What is the analogue here for attributing the rise of alternative energy sources to Trump? Being too incompetent to avoid harm isn't the same as being too incompetent to avoid benefit, because your job is to create benefit.
It's Trump's job to create positive outcomes. If he creates positive outcomes by accident while trying to create negative ones, he should get panned for trying to create negative outcomes.
We were clearly talking about the context of energy sources, where he's trying to push something he calls "clean coal". What's the positive outcome there?
> Trump's stated goal of regime change in Iran would (likely) have been a positive outcome if it has actually happened
The number of Americans still believing this is baffling and saya everything about their history education.
"The previous 20 times we forced regime change ended up a net negative for the people in those countries, but surely this time it would've been different!".
> previous 20 times we forced regime change ended up a net negative
Plenty of counter-examples, too. WWII. South Korea. Potentially Venezuela, mostly because we constrained our objectives.
I also don’t think it’s fair to constrain OP’s statement to “the people in those countries.” Regional impacts matter, too. An Iran that isn’t funding terrorist proxies everywhere could still be a net positive even if the average Iranian is no better off afterwards. (To be clear, I’m in no way supporting this stupid war.)
> Plenty of counter-examples, too. WWII. South Korea.
To even hint at those being in the same category of "regime change attempt" as Iran (2x), Chile, Iraq, Afghanistan, Guatemala, Congo is really desperate. Come on now. Not comparable and irrelevant.
> the same category of "regime change attempt" as Iran (2x), Chile, Iraq
…why are Japan and Germany not comparable to Iraq? We’re talking methods and outcomes, not motivations. All involved a wholesale invasion, occupation and supervised restructuring followed by disarmament.

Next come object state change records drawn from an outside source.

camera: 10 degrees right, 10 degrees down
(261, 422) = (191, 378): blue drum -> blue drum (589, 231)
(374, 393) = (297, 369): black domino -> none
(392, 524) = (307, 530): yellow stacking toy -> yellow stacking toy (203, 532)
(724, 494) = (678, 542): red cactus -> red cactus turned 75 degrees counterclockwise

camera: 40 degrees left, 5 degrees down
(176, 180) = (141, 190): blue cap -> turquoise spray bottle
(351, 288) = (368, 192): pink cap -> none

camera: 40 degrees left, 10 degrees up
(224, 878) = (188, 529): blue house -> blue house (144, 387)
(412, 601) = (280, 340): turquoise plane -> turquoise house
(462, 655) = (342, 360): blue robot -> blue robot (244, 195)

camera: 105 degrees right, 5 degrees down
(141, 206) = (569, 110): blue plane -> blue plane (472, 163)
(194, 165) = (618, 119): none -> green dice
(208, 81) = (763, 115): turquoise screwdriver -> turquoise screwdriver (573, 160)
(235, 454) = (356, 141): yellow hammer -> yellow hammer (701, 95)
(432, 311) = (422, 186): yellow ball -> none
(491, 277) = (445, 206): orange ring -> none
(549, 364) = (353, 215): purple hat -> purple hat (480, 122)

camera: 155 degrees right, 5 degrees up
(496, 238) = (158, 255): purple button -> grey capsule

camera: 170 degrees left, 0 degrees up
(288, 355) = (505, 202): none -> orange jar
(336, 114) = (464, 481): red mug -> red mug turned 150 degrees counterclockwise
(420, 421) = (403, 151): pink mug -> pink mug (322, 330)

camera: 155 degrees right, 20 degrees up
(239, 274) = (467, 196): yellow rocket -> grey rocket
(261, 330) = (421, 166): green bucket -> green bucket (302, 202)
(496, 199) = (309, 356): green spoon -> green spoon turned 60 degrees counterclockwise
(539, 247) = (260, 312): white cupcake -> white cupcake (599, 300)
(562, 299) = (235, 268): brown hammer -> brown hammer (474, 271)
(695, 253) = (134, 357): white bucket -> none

> Murdering millions of people wasn't exactly "accidental evil", it was very deliberate. Which parts of what these guys did do you think were accidental?
His belief that the jews were the problem was the issue. But Germany has still not recovered scientifically or technologically. He was just as wrong about jews as Mao was about sparrows, or Stalin about wheat.
I don't see the distinction you're trying to make. Millions died in all three cases.